Examinations of the brain of Patrick Risha, 32, at the
University of Pittsburgh and Boston University revealed chronic traumatic
encephalopathy, or C.T.E., the degenerative disease caused by repeated blows to
the head that has been found in the brains of dozens of former football
players. C.T.E. has been linked to depression, impulsive actions and short-term
memory loss, among other symptoms.
Karen Kinzle Zegel is 61, remarried, and getting on with things;
she
recently began a website (www.StopCTE.org) for a foundation she has established in Patrick’s name. She is fine until she isn’t. All those Friday night regrets.
recently began a website (www.StopCTE.org) for a foundation she has established in Patrick’s name. She is fine until she isn’t. All those Friday night regrets.
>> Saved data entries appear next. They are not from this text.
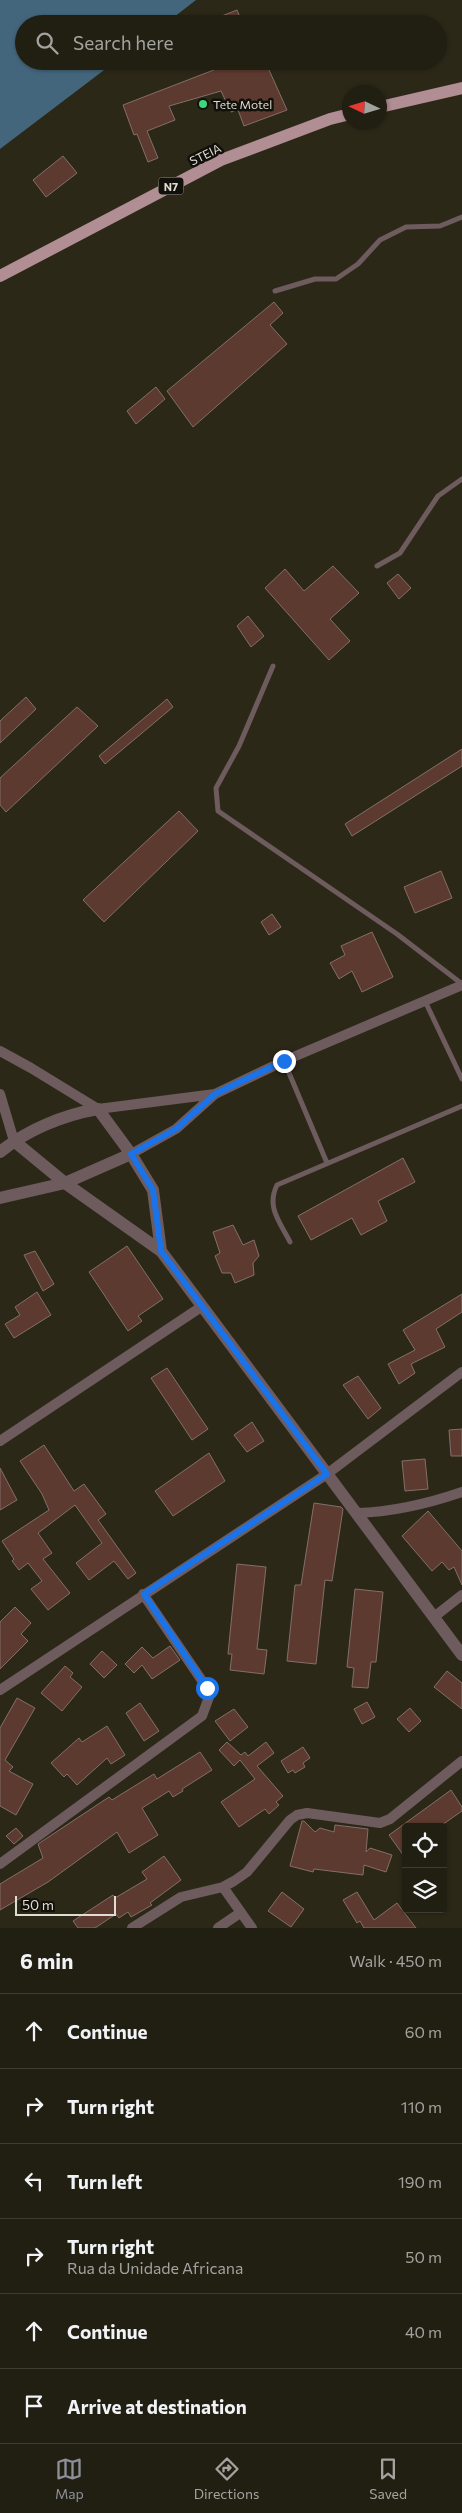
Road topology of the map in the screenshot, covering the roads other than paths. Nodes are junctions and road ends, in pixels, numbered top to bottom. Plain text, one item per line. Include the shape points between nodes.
1 (462, 88) edge
2 (387, 105) edge
3 (342, 116) edge
4 (462, 217) edge
5 (0, 276) edge
6 (275, 290) dead end
7 (462, 479) edge
8 (377, 566) dead end
9 (273, 666) dead end
10 (462, 985) edge
11 (425, 1001) junction
12 (0, 1051) edge
13 (284, 1061) junction
14 (462, 1079) edge
15 (0, 1094) edge
16 (215, 1094) junction
17 (462, 1106) edge
18 (98, 1109) junction
19 (14, 1141) junction
20 (0, 1152) edge
21 (131, 1154) junction
22 (327, 1163) junction
23 (64, 1183) junction
24 (0, 1198) edge
25 (290, 1242) dead end
26 (161, 1251) junction
27 (201, 1307) junction
28 (462, 1372) edge
29 (0, 1441) edge
30 (327, 1474) junction
31 (462, 1492) edge
32 (356, 1513) junction
33 (144, 1594) junction
34 (462, 1595) edge
35 (434, 1617) junction
36 (462, 1655) edge
37 (0, 1690) edge
38 (462, 1761) edge
39 (0, 1864) edge
40 (223, 1887) junction
41 (240, 1913) junction
42 (132, 1928) edge
43 (218, 1928) edge
44 (252, 1928) edge

1 - 2 main road
3 - 5 main road, STEIA / N7 via 221,160
4 - 6 lane via 440,226 406,228 380,240 358,264 336,279 315,279
7 - 8 lane via 438,496 400,553
9 - 10 lane via 239,746 216,788 218,810 397,934
10 - 11 street
11 - 13 street
11 - 14 lane
12 - 18 street
13 - 16 street
13 - 22 lane
15 - 19 street
16 - 18 street
16 - 21 street via 176,1129
17 - 22 lane
18 - 19 street via 72,1114
18 - 21 street
19 - 20 street
19 - 23 street
21 - 23 street
21 - 26 street via 153,1190
22 - 25 lane via 277,1185 272,1194 272,1204
23 - 24 street
23 - 26 street
26 - 27 street
27 - 29 street
27 - 30 street
28 - 30 street
30 - 32 street
30 - 33 street
31 - 32 street via 412,1508
32 - 35 street
33 - 37 street
33 - 39 street via 203,1679 207,1688 207,1707 202,1716
34 - 35 street
35 - 36 street
38 - 40 street via 390,1819 380,1823 307,1813 297,1815 247,1872
40 - 41 street
40 - 42 street via 181,1897
41 - 43 street
41 - 44 street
After her final words with Patrick last fall, she would try to
lose herself by doing some gardening behind her townhouse, only to hear the
resounding cheers of fans at another Central Bucks High School West football
game. It was all she could do to keep from hustling over there to sound a
warning.
She knows the cheering will return in a few months. This time,
she will go. She will go, and talk to the mothers.